The positions of the transmission zeros and poles in the complex energy plane, and their possible interference or even complete cancellation of each other, are shown to correlate with the amplitude and resonance structure of the circular transmission resonances.⁵

What Does All This Have to Do with Intelligent Design? 

I think that the discovery of the almost unbelievably practical applications of complex number theory — derived from the bold intellectual extension of real numbers into the two-dimensional realm — is so “wonderfully mysterious” that it seems more consistent with a buried treasure we were intended to find than a prodigious bit of unexpected luck encountered by accidental beings in a happenstance universe.

For centuries, mathematicians discounted the “imaginary” solutions of equations involving the square roots of negative numbers.

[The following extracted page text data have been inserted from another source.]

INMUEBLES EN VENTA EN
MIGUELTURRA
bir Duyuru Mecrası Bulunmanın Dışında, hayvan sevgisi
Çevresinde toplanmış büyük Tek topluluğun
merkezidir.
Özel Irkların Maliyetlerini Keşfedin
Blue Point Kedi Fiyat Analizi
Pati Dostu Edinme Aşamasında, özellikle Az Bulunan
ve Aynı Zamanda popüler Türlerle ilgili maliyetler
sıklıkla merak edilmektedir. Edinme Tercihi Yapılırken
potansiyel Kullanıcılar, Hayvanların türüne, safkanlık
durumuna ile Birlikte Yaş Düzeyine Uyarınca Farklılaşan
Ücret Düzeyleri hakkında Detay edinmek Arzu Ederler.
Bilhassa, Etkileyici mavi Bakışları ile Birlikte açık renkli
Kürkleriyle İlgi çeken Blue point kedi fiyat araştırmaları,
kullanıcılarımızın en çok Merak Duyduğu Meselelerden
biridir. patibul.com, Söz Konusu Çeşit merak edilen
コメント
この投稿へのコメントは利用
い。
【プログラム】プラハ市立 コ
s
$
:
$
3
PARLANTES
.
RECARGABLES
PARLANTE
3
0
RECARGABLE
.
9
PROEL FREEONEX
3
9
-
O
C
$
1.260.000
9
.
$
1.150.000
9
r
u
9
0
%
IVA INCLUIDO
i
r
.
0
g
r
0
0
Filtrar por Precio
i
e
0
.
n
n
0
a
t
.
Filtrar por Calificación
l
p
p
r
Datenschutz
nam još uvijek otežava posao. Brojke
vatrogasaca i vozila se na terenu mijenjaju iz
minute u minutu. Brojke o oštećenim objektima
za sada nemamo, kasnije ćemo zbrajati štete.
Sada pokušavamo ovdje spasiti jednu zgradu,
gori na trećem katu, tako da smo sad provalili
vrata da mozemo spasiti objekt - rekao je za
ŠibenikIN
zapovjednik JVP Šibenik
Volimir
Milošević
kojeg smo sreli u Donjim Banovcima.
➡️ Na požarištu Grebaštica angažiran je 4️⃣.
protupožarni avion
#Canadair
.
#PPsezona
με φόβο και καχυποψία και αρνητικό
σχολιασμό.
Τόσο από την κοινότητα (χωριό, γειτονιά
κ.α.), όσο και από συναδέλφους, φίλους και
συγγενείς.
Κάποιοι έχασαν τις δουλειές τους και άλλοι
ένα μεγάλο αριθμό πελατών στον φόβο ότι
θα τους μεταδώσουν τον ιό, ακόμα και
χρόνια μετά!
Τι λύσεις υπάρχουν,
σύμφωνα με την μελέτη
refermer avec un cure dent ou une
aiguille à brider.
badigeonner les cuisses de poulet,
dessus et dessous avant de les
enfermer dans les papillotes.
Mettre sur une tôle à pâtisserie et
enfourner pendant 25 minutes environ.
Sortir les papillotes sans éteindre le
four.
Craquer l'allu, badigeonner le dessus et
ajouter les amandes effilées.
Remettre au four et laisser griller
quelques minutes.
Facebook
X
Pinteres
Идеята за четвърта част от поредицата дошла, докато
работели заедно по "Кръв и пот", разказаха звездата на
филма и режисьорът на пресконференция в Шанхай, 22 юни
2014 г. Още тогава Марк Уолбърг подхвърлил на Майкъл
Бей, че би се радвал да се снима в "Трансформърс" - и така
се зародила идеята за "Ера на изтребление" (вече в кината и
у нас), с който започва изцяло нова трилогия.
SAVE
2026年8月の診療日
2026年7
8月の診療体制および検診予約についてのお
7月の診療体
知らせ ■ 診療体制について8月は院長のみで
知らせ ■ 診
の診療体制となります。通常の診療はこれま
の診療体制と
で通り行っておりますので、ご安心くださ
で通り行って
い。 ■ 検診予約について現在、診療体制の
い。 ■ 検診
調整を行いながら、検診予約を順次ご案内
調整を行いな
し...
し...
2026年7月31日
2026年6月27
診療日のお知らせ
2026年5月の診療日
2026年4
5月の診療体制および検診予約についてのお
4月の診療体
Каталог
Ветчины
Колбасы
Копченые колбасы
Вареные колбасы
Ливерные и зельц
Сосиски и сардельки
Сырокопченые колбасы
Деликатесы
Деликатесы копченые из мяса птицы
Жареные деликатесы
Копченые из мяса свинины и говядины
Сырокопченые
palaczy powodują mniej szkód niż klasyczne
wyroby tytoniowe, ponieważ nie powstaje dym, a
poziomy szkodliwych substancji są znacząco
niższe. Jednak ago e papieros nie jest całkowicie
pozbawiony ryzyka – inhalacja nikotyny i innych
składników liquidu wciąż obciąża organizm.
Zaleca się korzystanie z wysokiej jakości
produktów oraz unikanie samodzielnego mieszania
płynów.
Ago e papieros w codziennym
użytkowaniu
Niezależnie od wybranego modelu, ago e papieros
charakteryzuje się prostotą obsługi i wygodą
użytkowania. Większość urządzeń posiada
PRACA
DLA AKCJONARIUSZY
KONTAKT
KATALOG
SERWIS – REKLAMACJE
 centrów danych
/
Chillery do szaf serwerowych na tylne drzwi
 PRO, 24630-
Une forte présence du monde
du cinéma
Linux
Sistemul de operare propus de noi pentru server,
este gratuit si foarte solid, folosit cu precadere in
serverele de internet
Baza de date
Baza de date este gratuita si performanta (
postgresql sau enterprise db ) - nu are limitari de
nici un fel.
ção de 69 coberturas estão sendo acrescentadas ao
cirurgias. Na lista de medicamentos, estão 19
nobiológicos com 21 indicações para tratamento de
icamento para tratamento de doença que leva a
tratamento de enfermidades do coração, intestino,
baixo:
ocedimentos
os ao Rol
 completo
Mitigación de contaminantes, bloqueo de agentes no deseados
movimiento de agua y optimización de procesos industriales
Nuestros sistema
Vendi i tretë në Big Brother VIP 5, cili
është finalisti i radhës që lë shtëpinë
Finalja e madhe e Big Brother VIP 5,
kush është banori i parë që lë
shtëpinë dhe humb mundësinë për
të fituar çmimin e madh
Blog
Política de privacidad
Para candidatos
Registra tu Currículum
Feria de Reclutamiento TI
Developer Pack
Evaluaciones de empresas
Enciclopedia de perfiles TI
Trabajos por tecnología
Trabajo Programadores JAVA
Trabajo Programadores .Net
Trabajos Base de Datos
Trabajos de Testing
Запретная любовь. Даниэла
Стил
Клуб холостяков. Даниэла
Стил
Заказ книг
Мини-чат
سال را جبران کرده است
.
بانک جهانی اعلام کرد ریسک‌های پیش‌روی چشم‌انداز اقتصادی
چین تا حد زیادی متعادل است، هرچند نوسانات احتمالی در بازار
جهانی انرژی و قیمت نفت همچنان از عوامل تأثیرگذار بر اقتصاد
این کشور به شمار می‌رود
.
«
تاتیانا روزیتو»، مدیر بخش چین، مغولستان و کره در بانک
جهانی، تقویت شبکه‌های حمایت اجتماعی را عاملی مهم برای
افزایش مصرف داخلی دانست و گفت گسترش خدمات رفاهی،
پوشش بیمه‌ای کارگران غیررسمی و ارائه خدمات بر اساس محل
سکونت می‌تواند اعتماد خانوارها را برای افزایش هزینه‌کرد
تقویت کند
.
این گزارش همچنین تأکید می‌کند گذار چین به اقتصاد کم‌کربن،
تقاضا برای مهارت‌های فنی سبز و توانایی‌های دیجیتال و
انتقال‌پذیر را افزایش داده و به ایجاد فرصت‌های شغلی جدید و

But when these nonsensical outcomes of mathematical manipulations were tentatively embraced and explored, they revealed a hidden usefulness without which our quantitative formulations of reality would be severely curtailed. If the extension of our familiar one-dimensional number line to a two-dimensional complex number plane proved fruitful, who’s to say that a further extension of numbers to encompass a complete three-dimensional volume might not disclose further unimaginable treasures?⁶

Notes

1. Paul J. Nahin, An Imaginary Tale: The Story of √(-1), (Princeton University Press, 1998), 5-6.
2. Mary L. Boas, Mathematical Methods in the Physical Sciences, 3^rd ed. (Hoboken, NJ: John Wiley & Sons, Inc., 2006), 47.
3. Boas, Mathematical Methods in the Physical Sciences, (2006), 6.
4. Nahin, An Imaginary Tale, (1998), 188.
5. Eric R. Hedin, Arkady M. Satanin, and Yong S. Joe, “Circular transmission resonances and magnetic field effects in a ring of quantum dots connected to external leads in the meta-configuration,” Jnl. of Computational Electronics, June 2019, Volume 18, Issue 2, pp 648–659. DOI 10.1007/s10825-018-01291-2.
6. A speculation on what a 3-dimensional number might correspond to is suggested by the mathematical impossibility of the square root of a negative number, which led to the two-dimensional plane of complex numbers. Another mathematical “impossibility” is the problematic case of division by zero, giving infinity. Perhaps the three-dimensional space above and below the complex number plane is populated by quantities (call them complete numbers) that correspond to complex numbers divided by zero. This hint is not without basis, as complex numbers that lead to infinities in real quantities (such as the transmission amplitude) have turned out to have practical significance (signifying the energy width of the transmission resonance). Furthermore, Cauchy’s formula, referred to above, actually exploits the existence of points in the complex plane that lead to infinites.